Professor Cole has a well reasoned essay at truthdig.com which we all should take a serious look at. In it he declares that the real reason behind the Bush administration’s rhetoric regarding Iran’s alleged nuclear weapons program isn’t fear of nukes, it’s regime change:

The Bush administration has arbitrarily taken the position that Iran may not have a nuclear research program at all, even a civilian one. This stance actually contradicts the guarantees of the Nuclear Non-Proliferation Treaty. Washington officials continually intimate to the press that Tehran has an active weapons program, which is speculation. And, of course, the United States itself is egregiously in violation of several articles of the NPT, keeping enough nuclear weapons on hair-trigger alert to destroy the world several times over and actively pursuing new and deadly weapons, even dreaming of “tactical” nukes.

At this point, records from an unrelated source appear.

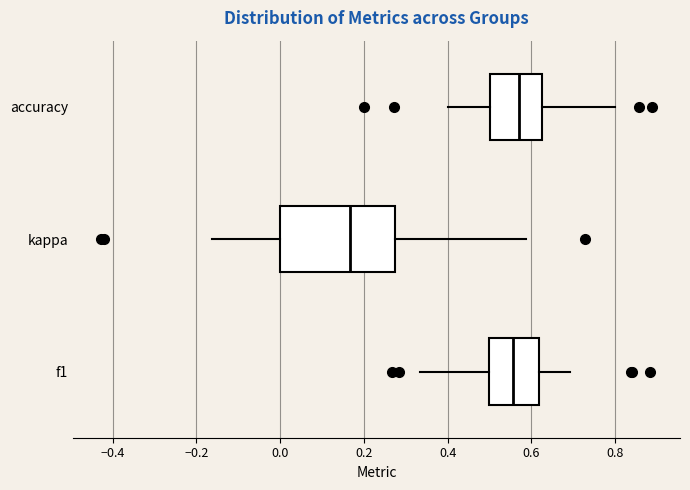

Comparing the boxes themselves (not the whiskers), which one is the widest?

kappa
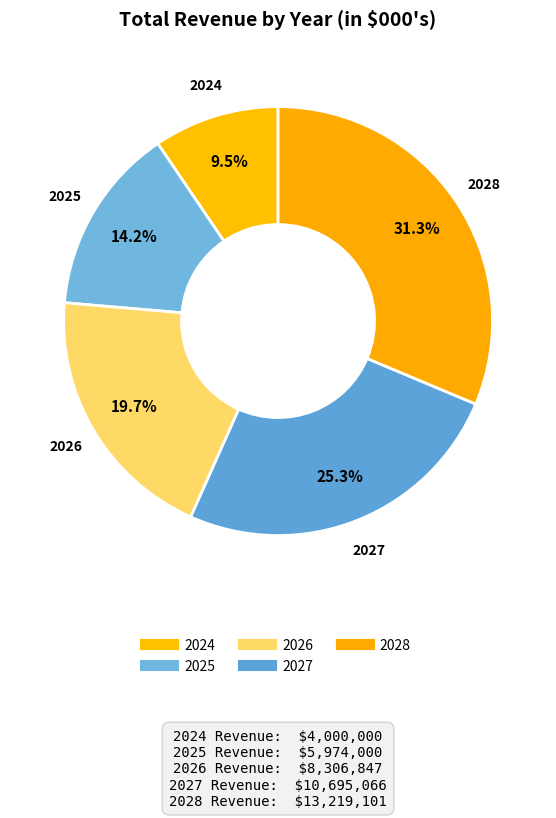

To the nearest percent, what is the difference between the 2028 and 2026 slice percentages?

12%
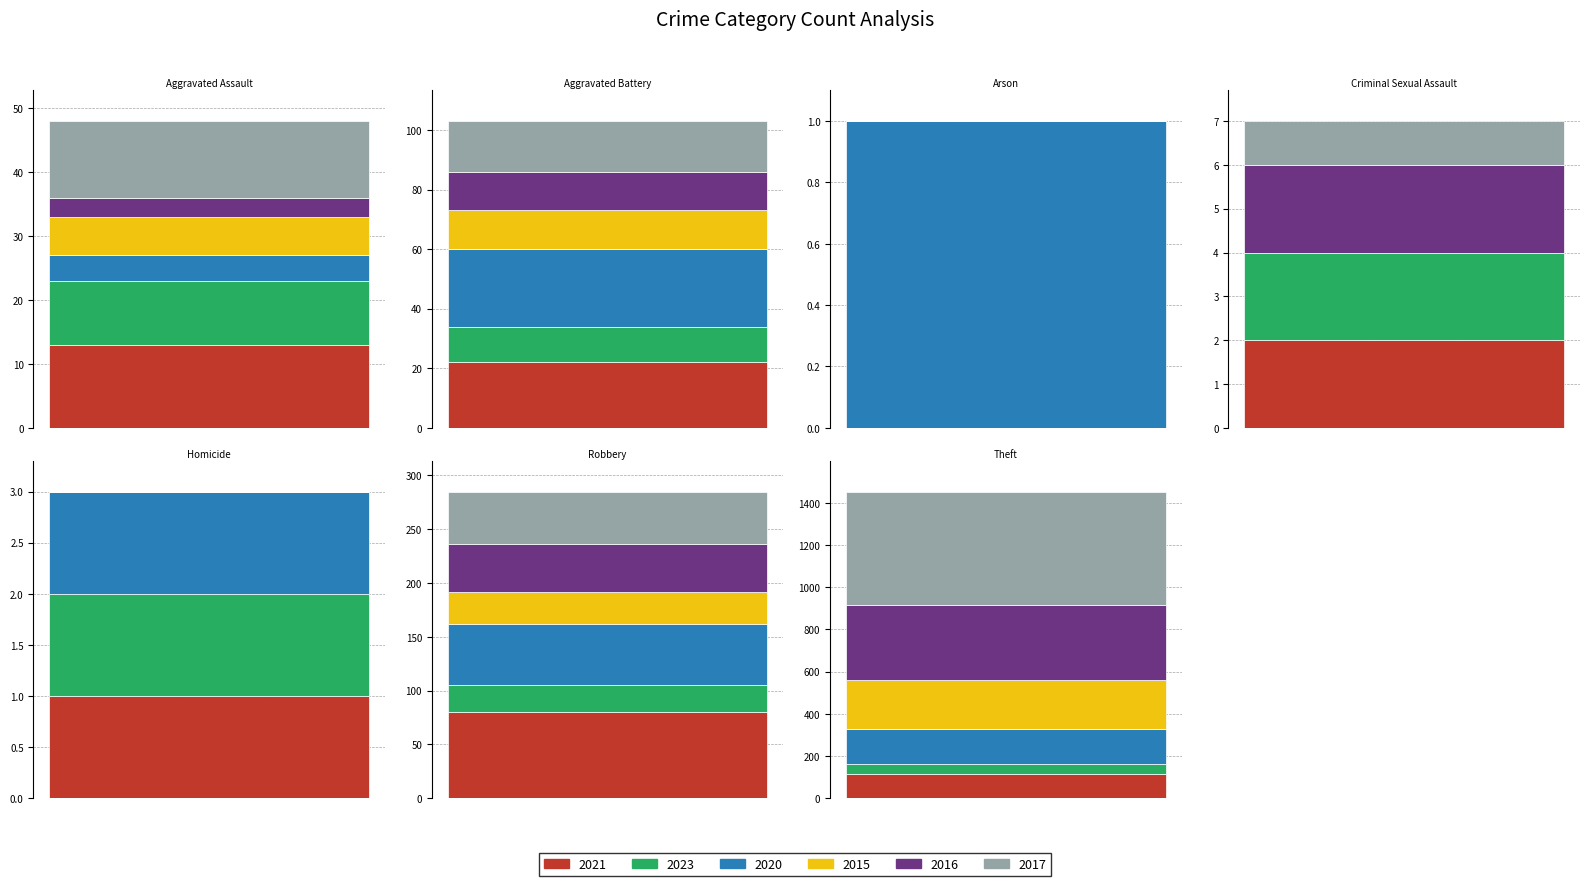

Is the value of 2016 at Total greater than the value of 2017 at Homicide?

Yes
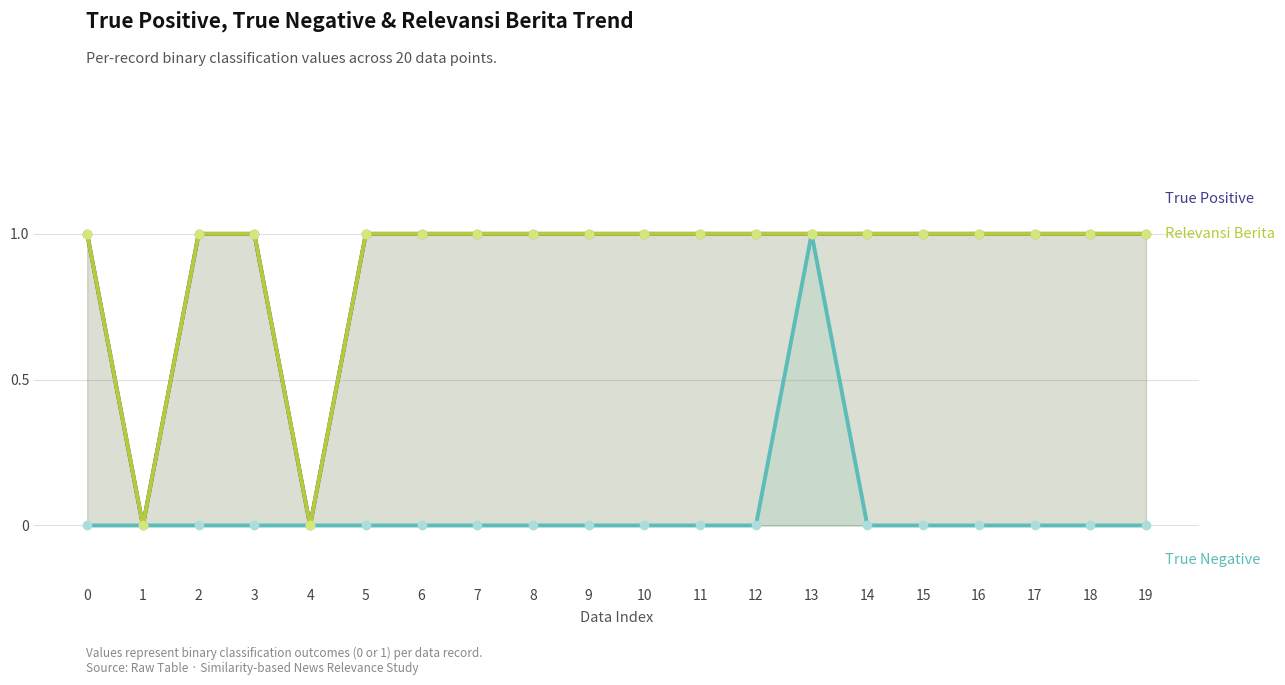

True or false: True Negative and True Positive cross at least once.

False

Its ally in the region, Israel, never signed the NPT and was helped by the British to get a bomb in the 1960s.

The U.S. National Intelligence Estimate released in summer 2005 estimates that if Iran did have an active nuclear weapons program, and if the international atmosphere were favorable to it being able to get hold of the requisite equipment, it would still be a good 10 years away from a bomb. But the international atmosphere is actively hostile to such a development, and anyway it has not been proved that there is such a weapons program. […]

The answer is that the Iranian nuclear issue is déjà vu all over again. As it did with regard to the Baath regime in Iraq, the militarily aggressive Bush administration wants to overthrow the government in Tehran. Israeli Prime Minister Ariel Sharon, now in a coma, urged the U.S. to hit Iran as soon as it had taken care of Saddam Hussein. The Israelis have a grudge against it because it helped end their military occupation and land grab in southern Lebanon by giving aid to the Shiite Hezbollah organization, the only Arab force ever to succeed in regaining occupied land from Israel by military means. But Iran does not form a conventional military threat to Israel.

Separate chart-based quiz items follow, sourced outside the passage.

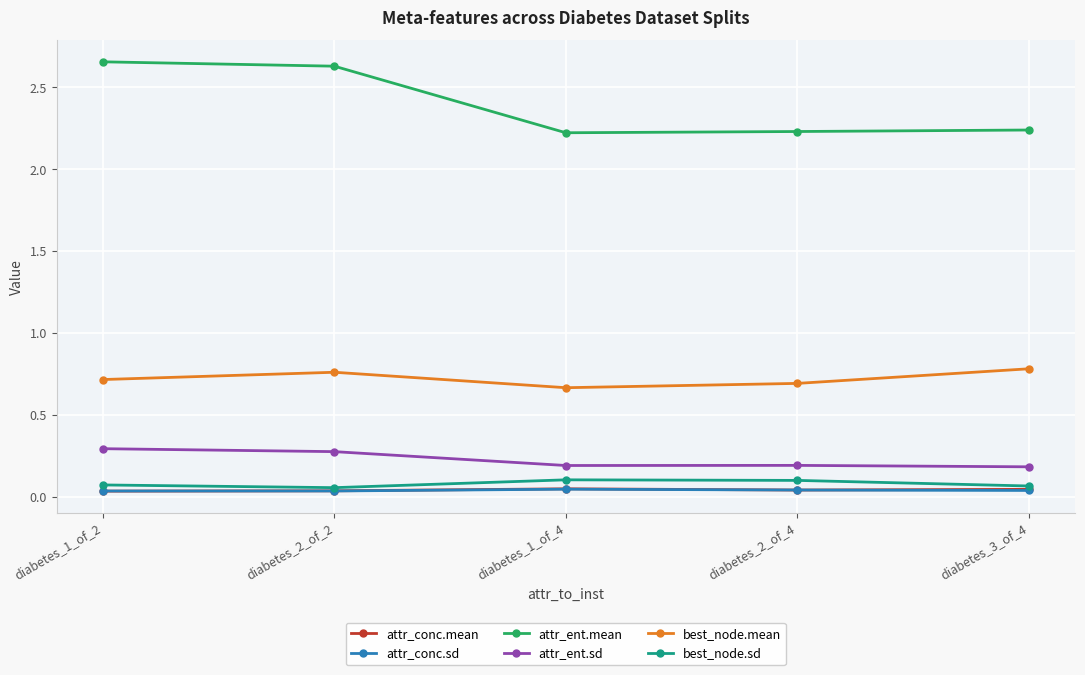

At which category does best_node.mean reach its first local valley?

diabetes_1_of_4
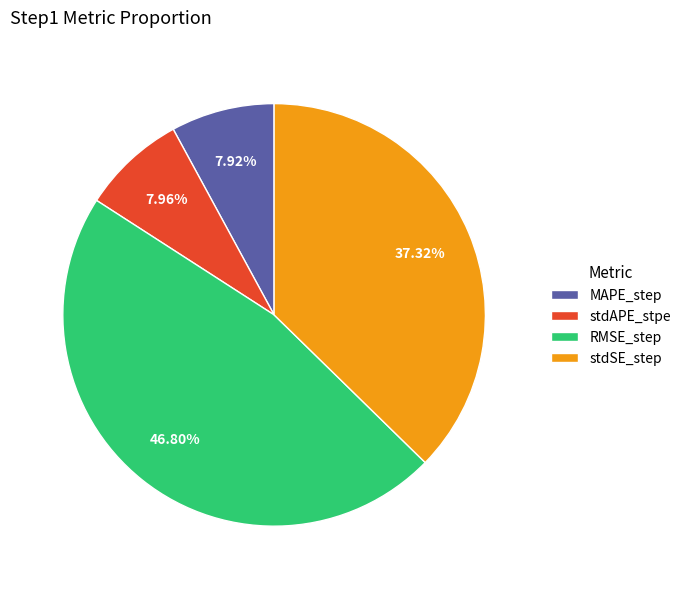

To the nearest percent, what percentage of the pie is RMSE_step?

47%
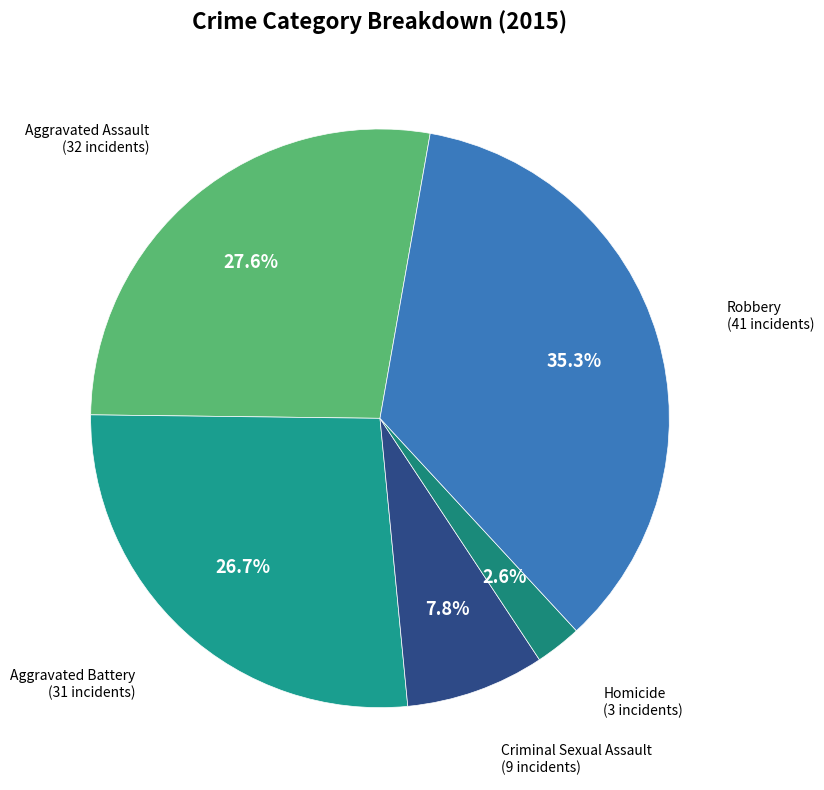

How many slices are in this pie chart?

5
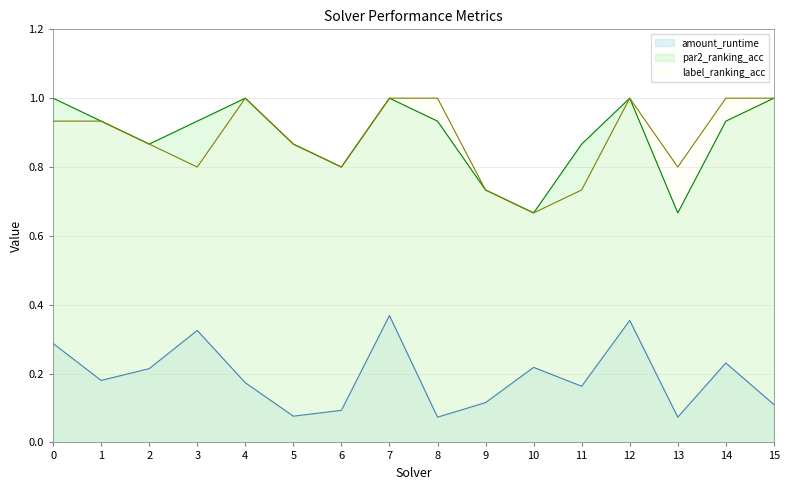

At which label does label_ranking_acc reach its peak?

4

Overthrowing the theocratic regime in Iran, Washington hopes, would reduce Hezbollah pressure on Israel over its continued occupation of the Shebaa Farms area (and, implicitly, the Golan Heights). It would make Syria more complaisant toward Israel and Washington. It would open up Iran to investment and exploration on the part of the American petroleum majors, which are at the moment excluded because the U.S. slapped an economic boycott on Iran. It might remove support for the more hard-line elements among Shiite political parties in Iraq, making that country easier for the U.S. to shape and dominate. In short, a U.S.-installed regime in Iran would hold out the promise of returning to the halcyon 1960s, when the shah was an American puppet in the region.

The nuclear issue is for the most part a pretext for the Americans to exert pressure on the regime in Tehran. This is not to say that proliferation is not a worrisome issue, or that it can be ruled out that Iran wants a bomb. It is to say that the situation simply has not reached the point of crisis, and therefore other motivations must be sought for the Bush administration’s breathless rhetoric.


More after the break . . .

Please read the entire essay, as there is much more to Professor Cole’s argument. However, the core point he makes is the same one that I and many others have been making for months: there is no real crisis over Iran’s nuclear program outside the one being marketed to the American public by a far from trustworthy Bush administration. Where they have failed in their efforts to remake Iraq, they now hope to succeed in Iran, using the same tired formula that led us down into our current morass.

Russia and China aren’t buying Bush’s fear driven marketing scheme for regime change in Iran, and neither should anyone else:

UNITED NATIONS (AP) — Russia and China have rejected proposals from the United States and other veto-wielding members of the UN Security Council for a statement demanding that Iran clear up suspicions about its nuclear program, diplomats said Monday.

The dispute raises the threat of an impasse in the Security Council and means that the U.S., Britain and France may not get their wish for strong action by the powerful UN body.

This is playing out the same way the Iraq “crisis” played out. After attempting to get what they can from “international diplomacy”, the Bush administration will just throw up its hands (figuratively speaking) in mock dismay, claim the UN is irrelevant and broken, and start gearing up the propaganda machine to hype the next “central front” in the war on terror. Only this time the repercussions could be far, far worse.

Terrorist attacks of far greater frequncy than we have witnessed to date will likely erupt across the Middle East, Europe and quite probably the continental United States in the event of an attack on Iran by the US or Israel. Oil prices will skyrocket, particularly if Iran is able to shut down the strategic strait of Hormuz for any significant period of time. Sunni and Shi’a all across the Middle East could be pulled into a bloody and fratracidal sectarian conflict whose endpoint we might not see within our lifetime. And who really knows what Russia and China might do in the event of an attack that threatens their economic investments in Iran? Yet, this is the path the Bush administration is taking the world down.

Just remember this: Iran’s alleged nuclear threat is only the excuse they’ll use.